Just how delicate this balance is and just how recessive a recessive characteristic can be has been proved time and again by the mating – accidental, of course – of a fancy-shmancy with a common cat who has no style but is bulging with gross, salt-of-the-earth, dominant characteristics. The kittens invariably come up plain cat, with tiger stripes and yellow eyes, and no faint trace of grand lineage in any feature.
The mating of two common cats is equally unpredictable. Often as not, a pair of attractively marked parents will produce babies with random spots and blotches – black eyes, striped noses, and so forth – that are most unbecoming.
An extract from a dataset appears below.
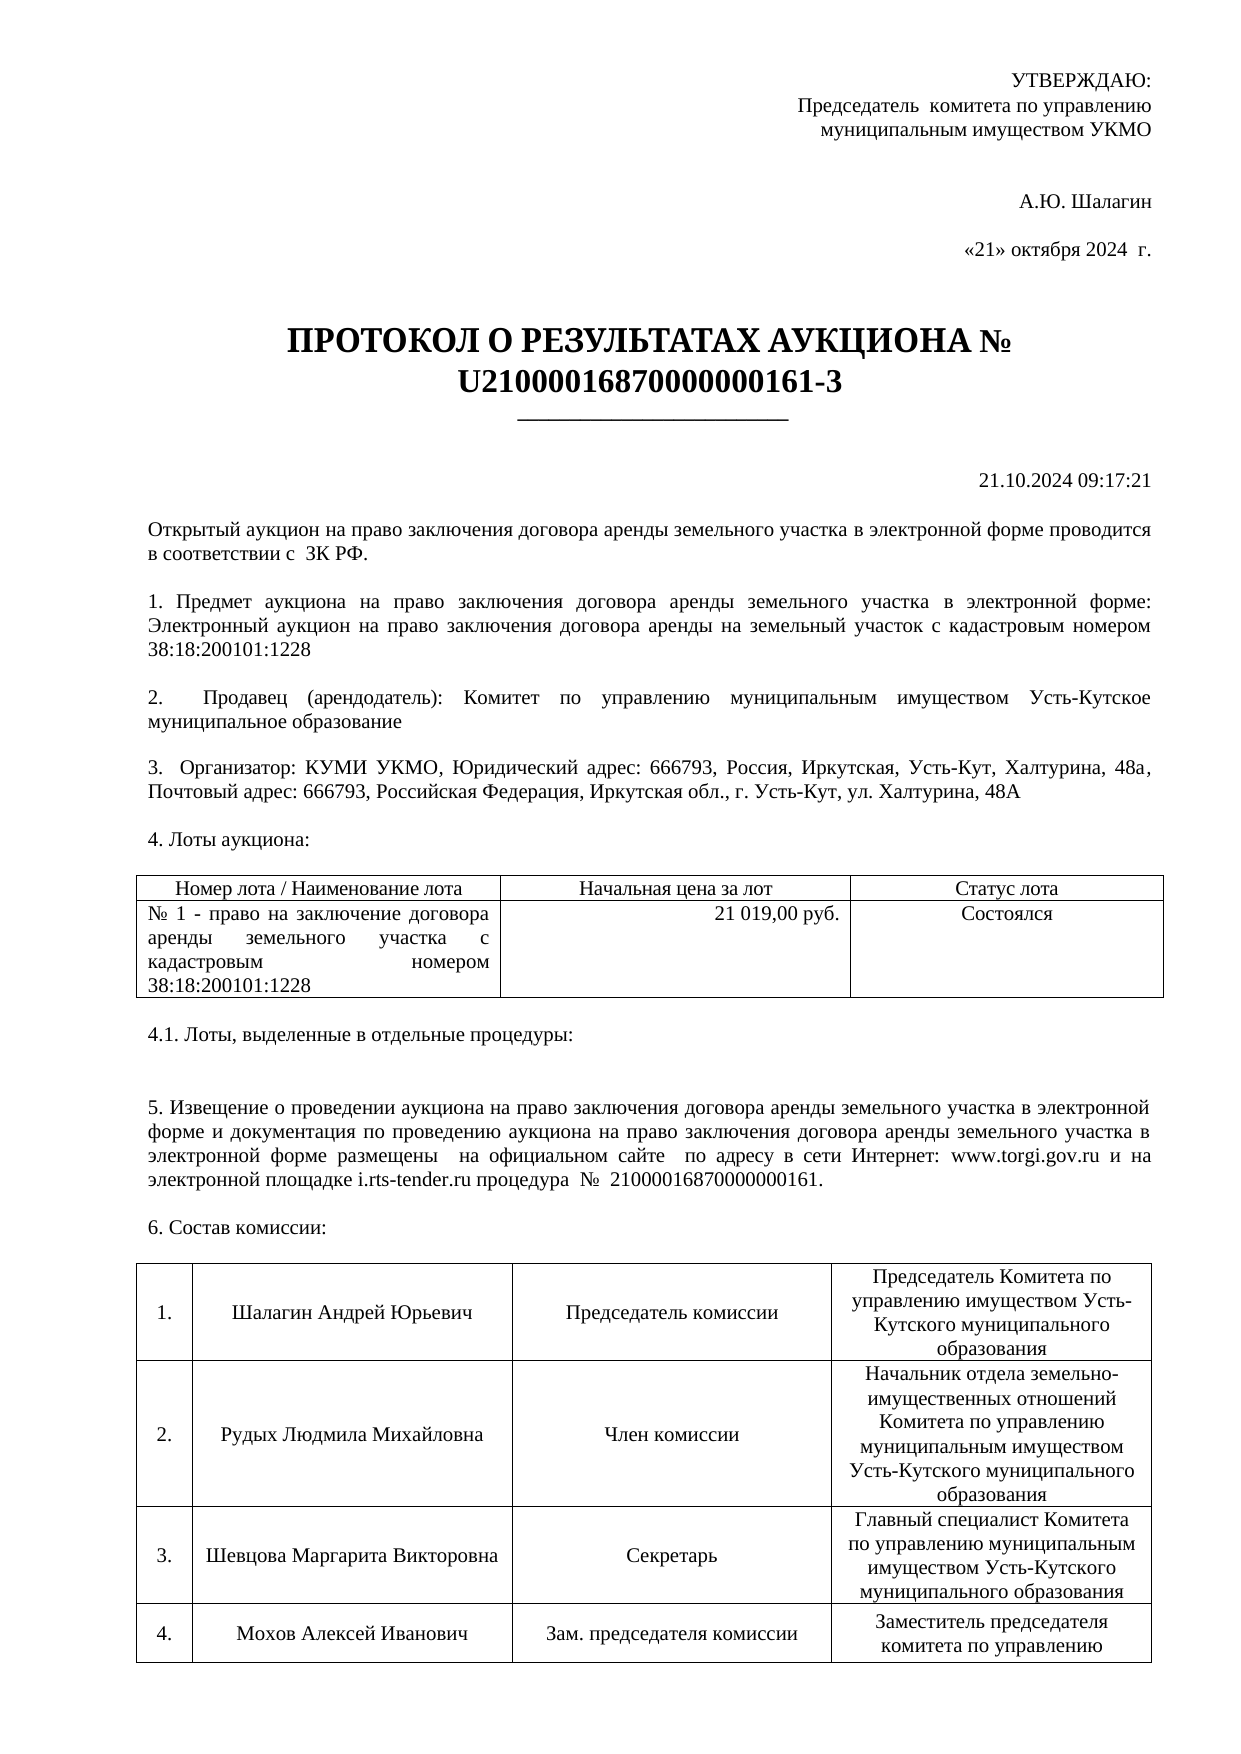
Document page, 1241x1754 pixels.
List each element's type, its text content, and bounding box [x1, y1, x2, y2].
The same may be true of size and shape. A compact, neatly built mother cat may find her youngsters growing up to be thin-shanked, lean-bodied critters with no family resemblance at all.
If the owner likes cats impartially this will be no problem. Certainly it has never troubled cats. They are not self-conscious about aesthetic defects; none has ever felt out of place at a social gathering.
As a matter of fact, cats of all breeds always try to look as presentable as circumstances allow and seem to have an eye for tasteful backgrounds – white bedspreads, red chairs, bouquets of flowers – which set them off to advantage. There may be other, simpler reasons for it, but there is no denying that cats have a sense of the dramatic. Every cat, whether a purebred Persian lolling on a silken pillow or a nameless waif resting beside an alley trash can, looks as though she expected to be looked at and, better still, admired.